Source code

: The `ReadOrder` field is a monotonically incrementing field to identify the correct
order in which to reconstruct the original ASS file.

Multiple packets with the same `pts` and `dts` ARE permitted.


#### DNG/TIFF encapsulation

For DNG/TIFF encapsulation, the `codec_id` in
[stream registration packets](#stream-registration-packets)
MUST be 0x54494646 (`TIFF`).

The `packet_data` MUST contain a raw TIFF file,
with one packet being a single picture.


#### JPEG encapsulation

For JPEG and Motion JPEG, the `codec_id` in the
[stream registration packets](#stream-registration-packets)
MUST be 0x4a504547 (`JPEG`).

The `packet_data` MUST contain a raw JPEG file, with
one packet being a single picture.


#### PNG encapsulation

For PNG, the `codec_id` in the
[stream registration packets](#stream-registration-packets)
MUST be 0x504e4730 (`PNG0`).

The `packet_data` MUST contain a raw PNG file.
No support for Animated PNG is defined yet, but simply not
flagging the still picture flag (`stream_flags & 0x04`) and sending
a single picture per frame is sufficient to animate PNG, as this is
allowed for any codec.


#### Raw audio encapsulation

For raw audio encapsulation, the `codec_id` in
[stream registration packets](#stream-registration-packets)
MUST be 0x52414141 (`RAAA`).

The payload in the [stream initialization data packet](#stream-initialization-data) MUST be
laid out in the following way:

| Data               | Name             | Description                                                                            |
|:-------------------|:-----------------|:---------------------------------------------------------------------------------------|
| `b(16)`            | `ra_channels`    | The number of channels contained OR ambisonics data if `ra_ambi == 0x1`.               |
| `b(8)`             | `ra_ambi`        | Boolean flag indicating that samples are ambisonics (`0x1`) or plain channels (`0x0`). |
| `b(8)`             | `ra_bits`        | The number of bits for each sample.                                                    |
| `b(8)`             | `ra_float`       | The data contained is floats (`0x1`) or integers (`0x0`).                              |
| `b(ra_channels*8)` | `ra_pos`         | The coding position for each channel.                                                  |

* _EXERCISE PROMPT_
Substitute "payload_data" for every "packet_data" in the source text of all the items above, and give that text again with nothing else changed.

* _SOLVED PROBLEM_
Source code

: The `ReadOrder` field is a monotonically incrementing field to identify the correct
order in which to reconstruct the original ASS file.

Multiple packets with the same `pts` and `dts` ARE permitted.


#### DNG/TIFF encapsulation

For DNG/TIFF encapsulation, the `codec_id` in
[stream registration packets](#stream-registration-packets)
MUST be 0x54494646 (`TIFF`).

The `payload_data` MUST contain a raw TIFF file,
with one packet being a single picture.


#### JPEG encapsulation

For JPEG and Motion JPEG, the `codec_id` in the
[stream registration packets](#stream-registration-packets)
MUST be 0x4a504547 (`JPEG`).

The `payload_data` MUST contain a raw JPEG file, with
one packet being a single picture.


#### PNG encapsulation

For PNG, the `codec_id` in the
[stream registration packets](#stream-registration-packets)
MUST be 0x504e4730 (`PNG0`).

The `payload_data` MUST contain a raw PNG file.
No support for Animated PNG is defined yet, but simply not
flagging the still picture flag (`stream_flags & 0x04`) and sending
a single picture per frame is sufficient to animate PNG, as this is
allowed for any codec.


#### Raw audio encapsulation

For raw audio encapsulation, the `codec_id` in
[stream registration packets](#stream-registration-packets)
MUST be 0x52414141 (`RAAA`).

The payload in the [stream initialization data packet](#stream-initialization-data) MUST be
laid out in the following way:

| Data               | Name             | Description                                                                            |
|:-------------------|:-----------------|:---------------------------------------------------------------------------------------|
| `b(16)`            | `ra_channels`    | The number of channels contained OR ambisonics data if `ra_ambi == 0x1`.               |
| `b(8)`             | `ra_ambi`        | Boolean flag indicating that samples are ambisonics (`0x1`) or plain channels (`0x0`). |
| `b(8)`             | `ra_bits`        | The number of bits for each sample.                                                    |
| `b(8)`             | `ra_float`       | The data contained is floats (`0x1`) or integers (`0x0`).                              |
| `b(ra_channels*8)` | `ra_pos`         | The coding position for each channel.                                                  |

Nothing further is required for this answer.